### EXTRACTED TEXT

========================

Hart and Sharma ([31], p. 8) characterize marginal stakeholders as “adversarial, divergent, poor, weak, illiterate, uninterested, illegitimate, or even non-human”. Less powerful and disadvantaged, these parties have less voice, power, and urgency and are not usually considered important for the success of a company [32]. Poor, weak, and illiterate people, isolated and enslaved, indigenous peoples, women in certain contexts, and other marginalized individuals remain invisible but have important opinions that are ultimately expressed through non-governmental organizations or community organizations acting as their representatives [33].
Marginal stakeholders are those who may be affected by the company but have little or no direct connection to its activities. Despite this, they may have fundamental knowledge and perspectives for the development of an organization, both to anticipate potential future sources of problems and to help identify opportunities and innovative business models for the future [31]. It is still important for managers to consider the possibility that their stakeholders may change in relevance depending on the moment and context [29], requiring different degrees and types of attention. In the case of mining projects, this movement may involve strategies aimed at influencing the practices of the organization responsible for the activity or individuals with decision-making power over it, including mobilization campaigns, networking, creation of counter-accounts, exposure of corporate scandals, and alliances with relevant political and economic actors for the business [10,12,15].
Social Mobilization and NetworkingAccording to Beck [34], major disasters such as Chernobyl (1986) and Exxon-Valdez (1989), which gained significant attention in the 1980s, can no longer be considered mere accidents or fatalities, as they indicate an inability to control negative impacts brought about by modernity. Similarly, incidents in the mining sector, including dam break events in Minas Gerais, also become unacceptable to society, which increases pressure on how such ventures should be conducted [7].

========================

### DATA RECORDS
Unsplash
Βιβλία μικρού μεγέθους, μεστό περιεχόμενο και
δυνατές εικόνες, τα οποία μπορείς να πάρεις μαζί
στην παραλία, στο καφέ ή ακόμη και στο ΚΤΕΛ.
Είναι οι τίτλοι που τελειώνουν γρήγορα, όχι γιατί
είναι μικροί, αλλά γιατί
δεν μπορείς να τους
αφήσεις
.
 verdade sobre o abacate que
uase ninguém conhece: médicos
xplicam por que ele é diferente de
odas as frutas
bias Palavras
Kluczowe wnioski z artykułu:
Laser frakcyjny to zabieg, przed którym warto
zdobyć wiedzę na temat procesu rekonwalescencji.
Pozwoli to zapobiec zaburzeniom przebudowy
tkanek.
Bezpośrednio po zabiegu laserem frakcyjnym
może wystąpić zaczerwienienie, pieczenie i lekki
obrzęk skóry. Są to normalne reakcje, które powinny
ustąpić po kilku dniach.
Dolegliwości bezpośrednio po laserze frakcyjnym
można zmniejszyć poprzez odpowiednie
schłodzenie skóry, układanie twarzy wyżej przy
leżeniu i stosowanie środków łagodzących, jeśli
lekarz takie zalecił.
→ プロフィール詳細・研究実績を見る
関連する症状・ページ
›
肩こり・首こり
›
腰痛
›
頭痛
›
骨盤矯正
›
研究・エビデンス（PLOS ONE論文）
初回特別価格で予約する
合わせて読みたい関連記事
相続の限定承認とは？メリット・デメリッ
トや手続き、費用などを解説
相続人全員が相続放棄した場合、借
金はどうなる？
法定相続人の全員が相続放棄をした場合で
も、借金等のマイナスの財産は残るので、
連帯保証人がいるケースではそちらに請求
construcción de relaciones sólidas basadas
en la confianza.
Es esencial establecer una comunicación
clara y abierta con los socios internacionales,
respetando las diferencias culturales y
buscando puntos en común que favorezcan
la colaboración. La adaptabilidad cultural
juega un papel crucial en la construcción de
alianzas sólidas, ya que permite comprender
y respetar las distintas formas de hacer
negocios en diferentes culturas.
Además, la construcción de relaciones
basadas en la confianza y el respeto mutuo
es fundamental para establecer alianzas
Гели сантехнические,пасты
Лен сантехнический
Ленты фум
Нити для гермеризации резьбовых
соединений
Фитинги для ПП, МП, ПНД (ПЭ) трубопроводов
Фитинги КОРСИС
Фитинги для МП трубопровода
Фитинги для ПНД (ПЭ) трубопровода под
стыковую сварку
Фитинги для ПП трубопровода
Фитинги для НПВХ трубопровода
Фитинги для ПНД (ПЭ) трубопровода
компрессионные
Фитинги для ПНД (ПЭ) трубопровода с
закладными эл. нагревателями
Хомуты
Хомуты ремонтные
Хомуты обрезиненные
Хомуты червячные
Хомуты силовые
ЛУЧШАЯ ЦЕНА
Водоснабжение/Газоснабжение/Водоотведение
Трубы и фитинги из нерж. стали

========================

### THINGS TO DO
**a)** Answer each question from the passage on marginal stakeholders:
(i) Through what organizations are the opinions of marginalized individuals ultimately expressed?
(ii) Which two major disasters of the 1980s does the passage cite?
(iii) In which location did the mining dam break events mentioned in the passage occur?
**b)** Reproduce verbatim the stretch of the passage on marginal stakeholders from "Social Mobilization and" through "be conducted [7].".
The rows are separate material, distinct from the passage on marginal stakeholders.

### TASK RESPONSES
**a)**
(i) Through non-governmental organizations or community organizations acting as their representatives.
(ii) Chernobyl (1986) and Exxon-Valdez (1989).
(iii) Minas Gerais.

**b)**
Social Mobilization and NetworkingAccording to Beck [34], major disasters such as Chernobyl (1986) and Exxon-Valdez (1989), which gained significant attention in the 1980s, can no longer be considered mere accidents or fatalities, as they indicate an inability to control negative impacts brought about by modernity. Similarly, incidents in the mining sector, including dam break events in Minas Gerais, also become unacceptable to society, which increases pressure on how such ventures should be conducted [7].